Exorcism, petrol, light |
The world, or at least the saner portions of the planet, looked upon the Florida preacher with bemusement and anger as he announced his plan to fight extremism by infuriating all Muslims. His erratic behaviour during the run up to 9/11 was a train wreck, thankfully averted at the last moment.
The Pastor, from a tiny church in Gainsville, had the look of, not so much an old time preacher, but an old time drunk. In a bid to look for motivation for his increasingly bizarre behaviour, I was wondering what exactly BP had pumped into the Florida coast as something strange had got into the groundwater.
We can, however, admire a man who will stand up for what he believes in, to fight the evils of the world. Perhaps carried along by the ravings of the Tea Party and swampland talk radio, he simply picked the wrong target.
I’m going to help him out.
I’ve just posted him a copy of Eat, Pray, Love. I’m sure he can provide the petrol and matches. Together we will make a stand against this ridiculous book. I am not a cruel person, so I won’t make him read it, but I have. All of it.
This self absorbed book can be summed up with a brevity the author fails to find; Narcissists should learn to love themselves.
That is the central message. There are other messages in the book, equally unedifying. The writer is almost completely unaware of anything beyond her nose, to the extent that she rarely shows any interest in where she is, something generally considered a flaw in a travel book.
Anyway, the poor lady, not content with a good job, happy home and husband is miserable. Seems things are not going well and the couple splits up. She quickly finds a toy boy, and scares him away by being neurotically clingy and then decides to wander around the world to find herself.
Here’s how she describes herself, "I am a professional American woman in her mid thirties, who has just come through a failed marriage and a devastating interminable divorce, followed immediately by a passionate love affair that ended in sickening heartbreak."
Sadly, she had no dictionary to hand, otherwise she'd have looked up the meaning of interminable. The description is illustrative. Look at the words used to add stress; failed, devastating, interminable, immediately, passionate, sickening. Remove them and it makes more sense.

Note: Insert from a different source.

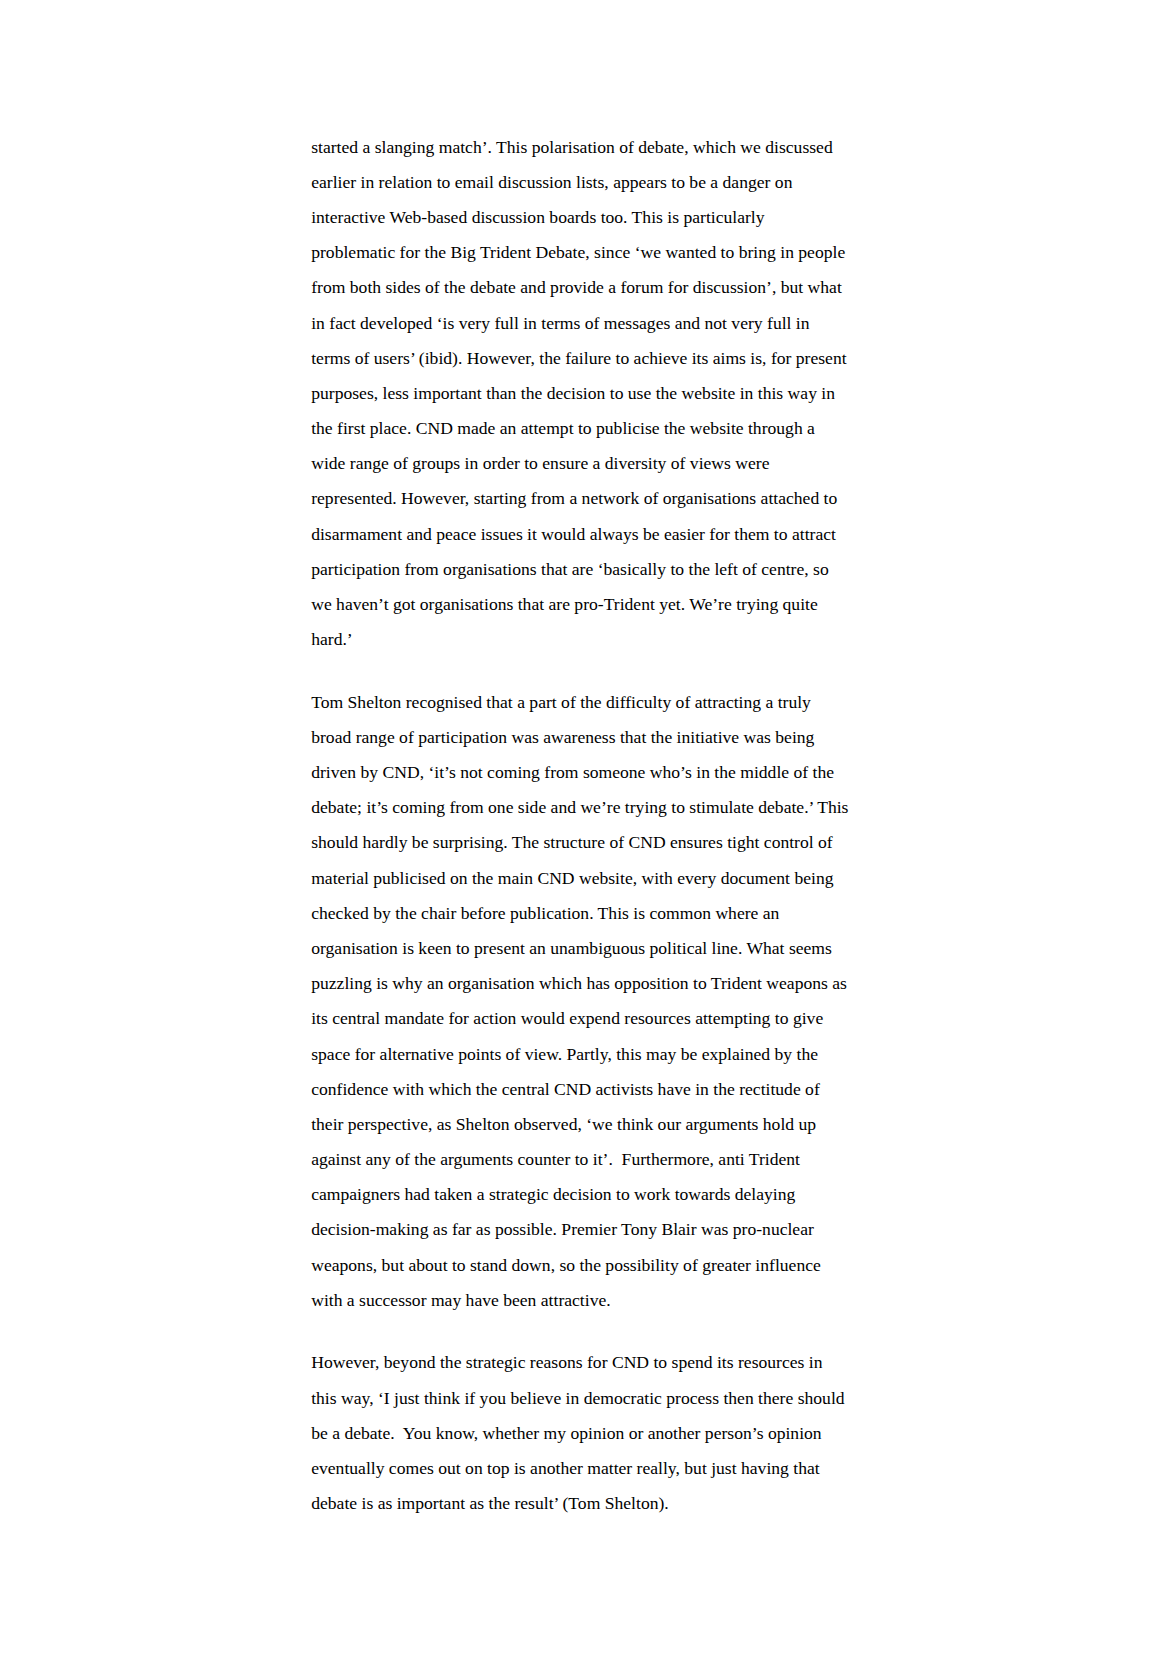started a slanging match’. This polarisation of debate, which we discussed earlier in relation to email discussion lists, appears to be a danger on interactive Web-based discussion boards too. This is particularly problematic for the Big Trident Debate, since ‘we wanted to bring in people from both sides of the debate and provide a forum for discussion’, but what in fact developed ‘is very full in terms of messages and not very full in terms of users’ (ibid). However, the failure to achieve its aims is, for present purposes, less important than the decision to use the website in this way in the first place. CND made an attempt to publicise the website through a wide range of groups in order to ensure a diversity of views were represented. However, starting from a network of organisations attached to disarmament and peace issues it would always be easier for them to attract participation from organisations that are ‘basically to the left of centre, so we haven’t got organisations that are pro-Trident yet. We’re trying quite hard.’
Tom Shelton recognised that a part of the difficulty of attracting a truly broad range of participation was awareness that the initiative was being driven by CND, ‘it’s not coming from someone who’s in the middle of the debate; it’s coming from one side and we’re trying to stimulate debate.’ This should hardly be surprising. The structure of CND ensures tight control of material publicised on the main CND website, with every document being checked by the chair before publication. This is common where an organisation is keen to present an unambiguous political line. What seems puzzling is why an organisation which has opposition to Trident weapons as its central mandate for action would expend resources attempting to give space for alternative points of view. Partly, this may be explained by the confidence with which the central CND activists have in the rectitude of their perspective, as Shelton observed, ‘we think our arguments hold up against any of the arguments counter to it’. Furthermore, anti Trident campaigners had taken a strategic decision to work towards delaying decision-making as far as possible. Premier Tony Blair was pro-nuclear weapons, but about to stand down, so the possibility of greater influence with a successor may have been attractive.
However, beyond the strategic reasons for CND to spend its resources in this way, ‘I just think if you believe in democratic process then there should be a debate. You know, whether my opinion or another person’s opinion eventually comes out on top is another matter really, but just having that debate is as important as the result’ (Tom Shelton).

There’s 108 chapters of that.
It claims to be about spiritual enlightenment and our heroine tries for deep. Telling us that she’s "always responded to the transcendental mystics of all religions". Which is nice. A short time later she announces, “When I was nine years old, going on ten, I experienced a true metaphysical crisis. Maybe this seems young for such a thing, but I was always a precocious child”.

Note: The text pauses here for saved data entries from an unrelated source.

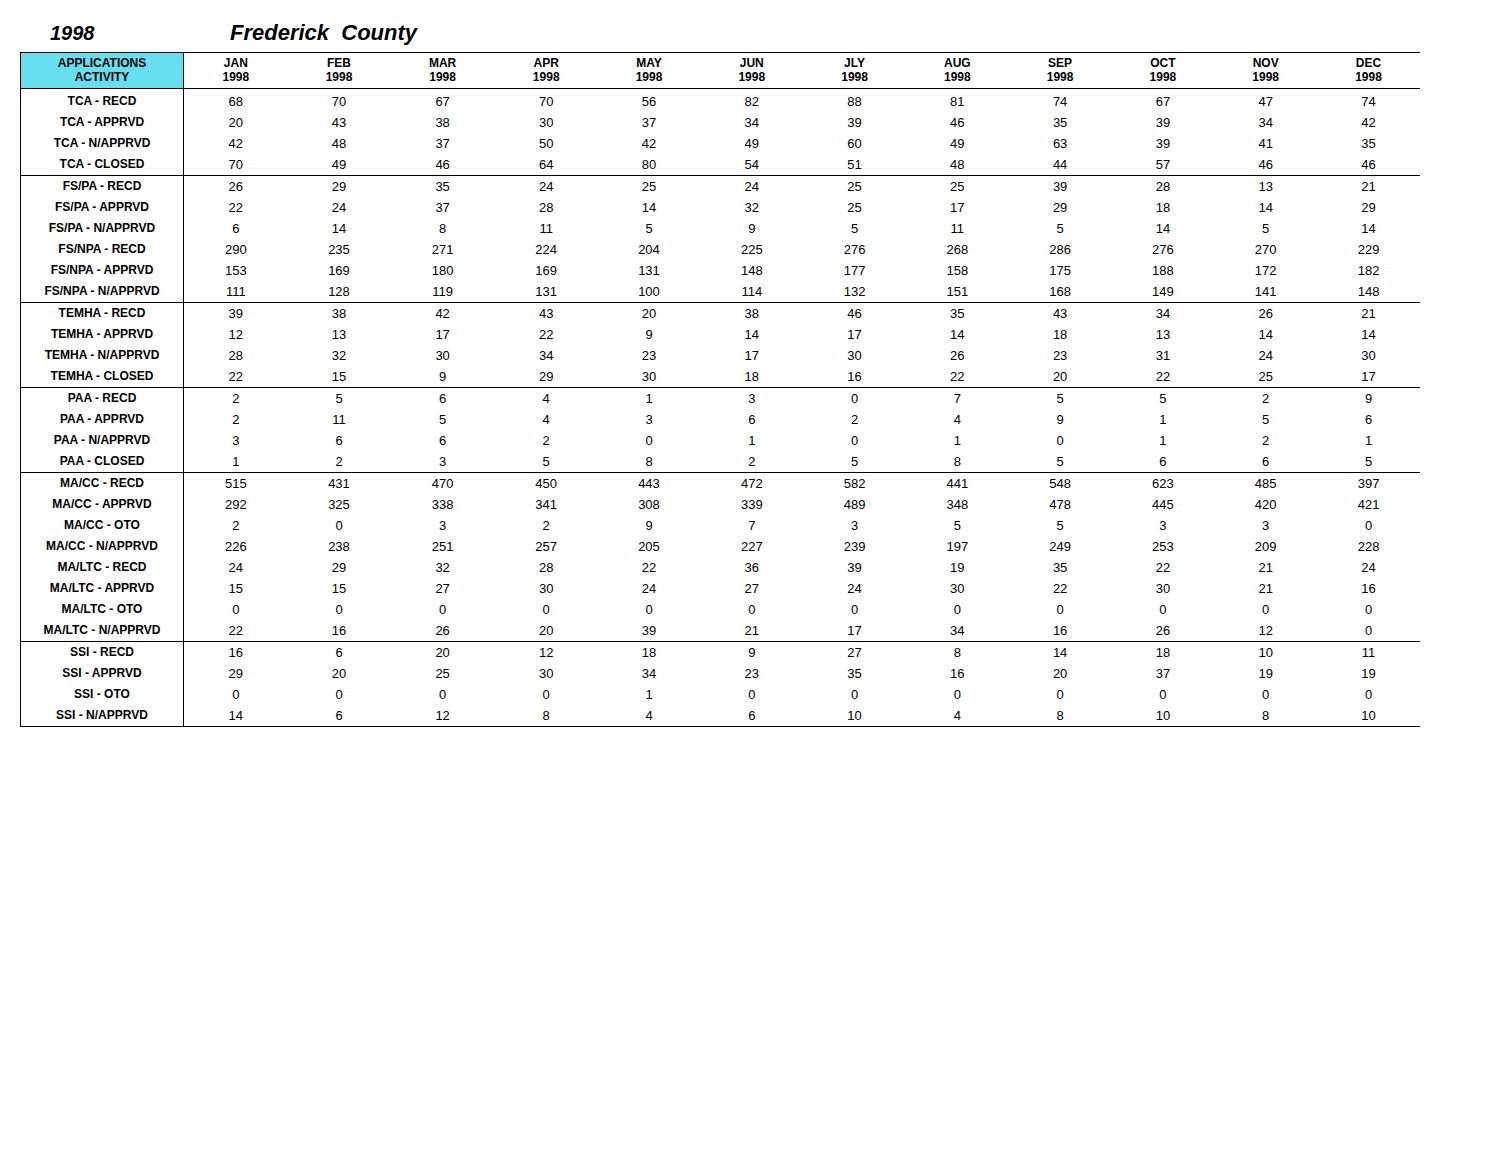1998
Frederick County
| APPLICATIONS ACTIVITY | JAN 1998 | FEB 1998 | MAR 1998 | APR 1998 | MAY 1998 | JUN 1998 | JLY 1998 | AUG 1998 | SEP 1998 | OCT 1998 | NOV 1998 | DEC 1998 |
| --- | --- | --- | --- | --- | --- | --- | --- | --- | --- | --- | --- | --- |
| TCA - RECD | 68 | 70 | 67 | 70 | 56 | 82 | 88 | 81 | 74 | 67 | 47 | 74 |
| TCA - APPRVD | 20 | 43 | 38 | 30 | 37 | 34 | 39 | 46 | 35 | 39 | 34 | 42 |
| TCA - N/APPRVD | 42 | 48 | 37 | 50 | 42 | 49 | 60 | 49 | 63 | 39 | 41 | 35 |
| TCA - CLOSED | 70 | 49 | 46 | 64 | 80 | 54 | 51 | 48 | 44 | 57 | 46 | 46 |
| FS/PA - RECD | 26 | 29 | 35 | 24 | 25 | 24 | 25 | 25 | 39 | 28 | 13 | 21 |
| FS/PA - APPRVD | 22 | 24 | 37 | 28 | 14 | 32 | 25 | 17 | 29 | 18 | 14 | 29 |
| FS/PA - N/APPRVD | 6 | 14 | 8 | 11 | 5 | 9 | 5 | 11 | 5 | 14 | 5 | 14 |
| FS/NPA - RECD | 290 | 235 | 271 | 224 | 204 | 225 | 276 | 268 | 286 | 276 | 270 | 229 |
| FS/NPA - APPRVD | 153 | 169 | 180 | 169 | 131 | 148 | 177 | 158 | 175 | 188 | 172 | 182 |
| FS/NPA - N/APPRVD | 111 | 128 | 119 | 131 | 100 | 114 | 132 | 151 | 168 | 149 | 141 | 148 |
| TEMHA - RECD | 39 | 38 | 42 | 43 | 20 | 38 | 46 | 35 | 43 | 34 | 26 | 21 |
| TEMHA - APPRVD | 12 | 13 | 17 | 22 | 9 | 14 | 17 | 14 | 18 | 13 | 14 | 14 |
| TEMHA - N/APPRVD | 28 | 32 | 30 | 34 | 23 | 17 | 30 | 26 | 23 | 31 | 24 | 30 |
| TEMHA - CLOSED | 22 | 15 | 9 | 29 | 30 | 18 | 16 | 22 | 20 | 22 | 25 | 17 |
| PAA - RECD | 2 | 5 | 6 | 4 | 1 | 3 | 0 | 7 | 5 | 5 | 2 | 9 |
| PAA - APPRVD | 2 | 11 | 5 | 4 | 3 | 6 | 2 | 4 | 9 | 1 | 5 | 6 |
| PAA - N/APPRVD | 3 | 6 | 6 | 2 | 0 | 1 | 0 | 1 | 0 | 1 | 2 | 1 |
| PAA - CLOSED | 1 | 2 | 3 | 5 | 8 | 2 | 5 | 8 | 5 | 6 | 6 | 5 |
| MA/CC - RECD | 515 | 431 | 470 | 450 | 443 | 472 | 582 | 441 | 548 | 623 | 485 | 397 |
| MA/CC - APPRVD | 292 | 325 | 338 | 341 | 308 | 339 | 489 | 348 | 478 | 445 | 420 | 421 |
| MA/CC - OTO | 2 | 0 | 3 | 2 | 9 | 7 | 3 | 5 | 5 | 3 | 3 | 0 |
| MA/CC - N/APPRVD | 226 | 238 | 251 | 257 | 205 | 227 | 239 | 197 | 249 | 253 | 209 | 228 |
| MA/LTC - RECD | 24 | 29 | 32 | 28 | 22 | 36 | 39 | 19 | 35 | 22 | 21 | 24 |
| MA/LTC - APPRVD | 15 | 15 | 27 | 30 | 24 | 27 | 24 | 30 | 22 | 30 | 21 | 16 |
| MA/LTC - OTO | 0 | 0 | 0 | 0 | 0 | 0 | 0 | 0 | 0 | 0 | 0 | 0 |
| MA/LTC - N/APPRVD | 22 | 16 | 26 | 20 | 39 | 21 | 17 | 34 | 16 | 26 | 12 | 0 |
| SSI - RECD | 16 | 6 | 20 | 12 | 18 | 9 | 27 | 8 | 14 | 18 | 10 | 11 |
| SSI - APPRVD | 29 | 20 | 25 | 30 | 34 | 23 | 35 | 16 | 20 | 37 | 19 | 19 |
| SSI - OTO | 0 | 0 | 0 | 0 | 1 | 0 | 0 | 0 | 0 | 0 | 0 | 0 |
| SSI - N/APPRVD | 14 | 6 | 12 | 8 | 4 | 6 | 10 | 4 | 8 | 10 | 8 | 10 |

Must have been one Hell of a kindergarten.
Eventually she finds, in order of appearance, pizza, nirvana and a Balinese medicine man who talks like a very drunk Yoda.

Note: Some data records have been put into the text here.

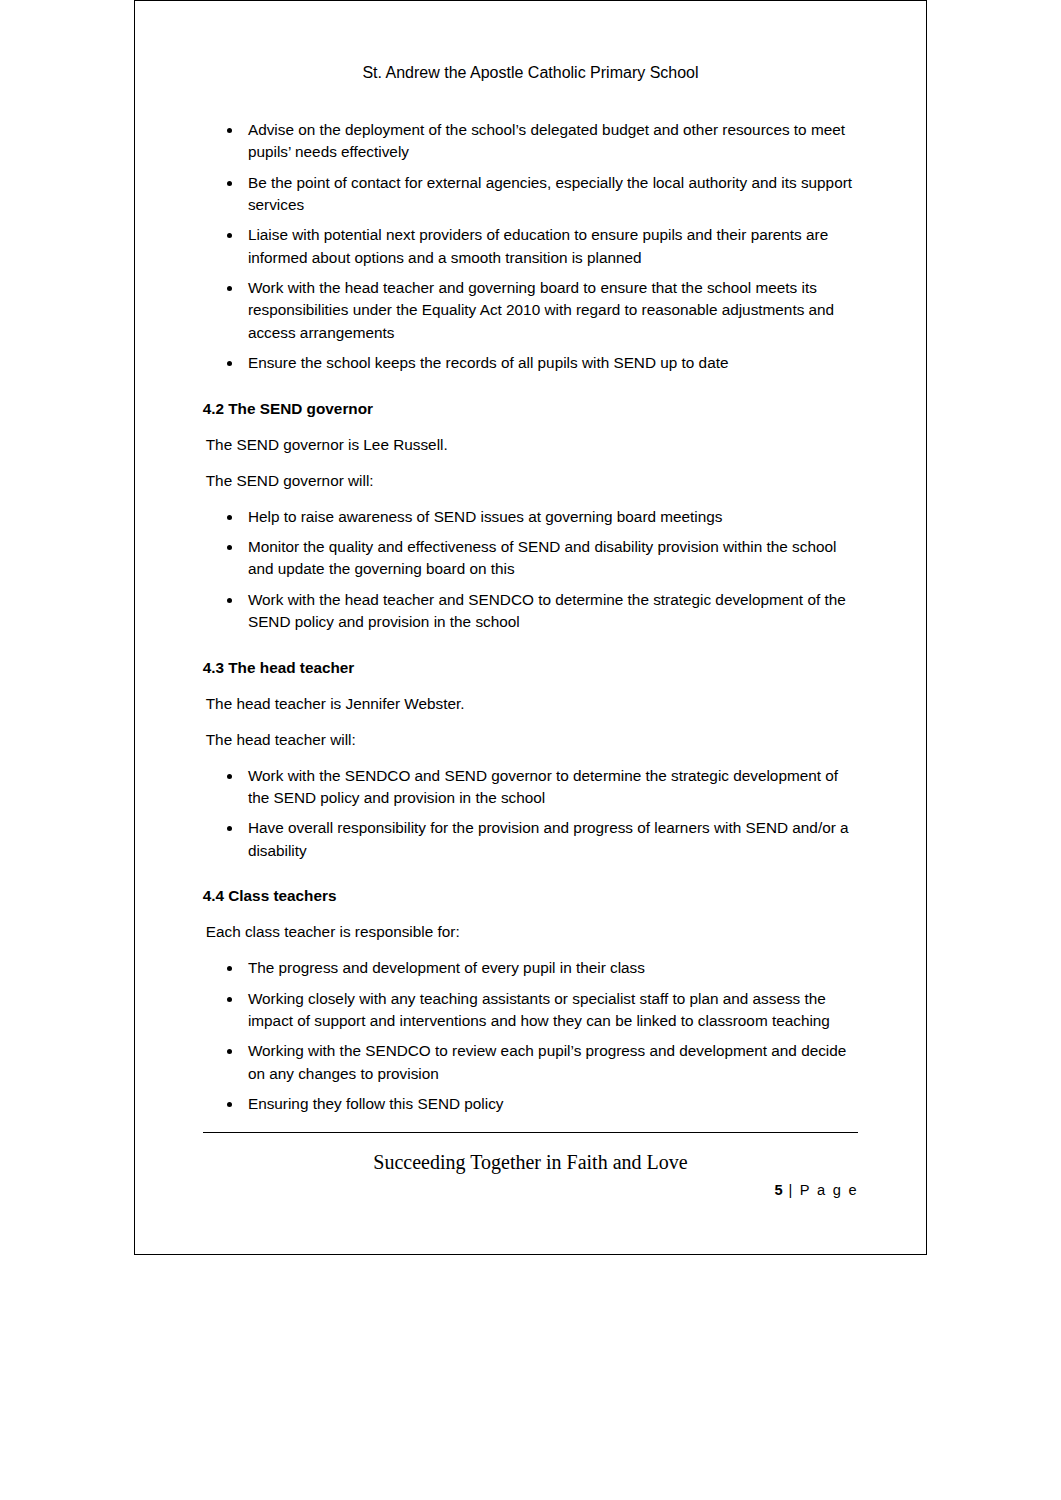St. Andrew the Apostle Catholic Primary School
Advise on the deployment of the school’s delegated budget and other resources to meet pupils’ needs effectively
Be the point of contact for external agencies, especially the local authority and its support services
Liaise with potential next providers of education to ensure pupils and their parents are informed about options and a smooth transition is planned
Work with the head teacher and governing board to ensure that the school meets its responsibilities under the Equality Act 2010 with regard to reasonable adjustments and access arrangements
Ensure the school keeps the records of all pupils with SEND up to date
4.2 The SEND governor
The SEND governor is Lee Russell.
The SEND governor will:
Help to raise awareness of SEND issues at governing board meetings
Monitor the quality and effectiveness of SEND and disability provision within the school and update the governing board on this
Work with the head teacher and SENDCO to determine the strategic development of the SEND policy and provision in the school
4.3 The head teacher
The head teacher is Jennifer Webster.
The head teacher will:
Work with the SENDCO and SEND governor to determine the strategic development of the SEND policy and provision in the school
Have overall responsibility for the provision and progress of learners with SEND and/or a disability
4.4 Class teachers
Each class teacher is responsible for:
The progress and development of every pupil in their class
Working closely with any teaching assistants or specialist staff to plan and assess the impact of support and interventions and how they can be linked to classroom teaching
Working with the SENDCO to review each pupil’s progress and development and decide on any changes to provision
Ensuring they follow this SEND policy
Succeeding Together in Faith and Love
5 | P a g e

Her conclusion in this tale where funny foreigners abound, indeed it has more racial stereotypes than Mein Kampf, is that you can pick and mix religions but you have to love yourself. I found the most revealing sentence to be, "I am alarmed to find in meditation that my mind is actually not that interesting a place, after all".
Quite.
This is why I’m confident Pastor Jones and I will be having a bonfire very soon. Post him a copy today.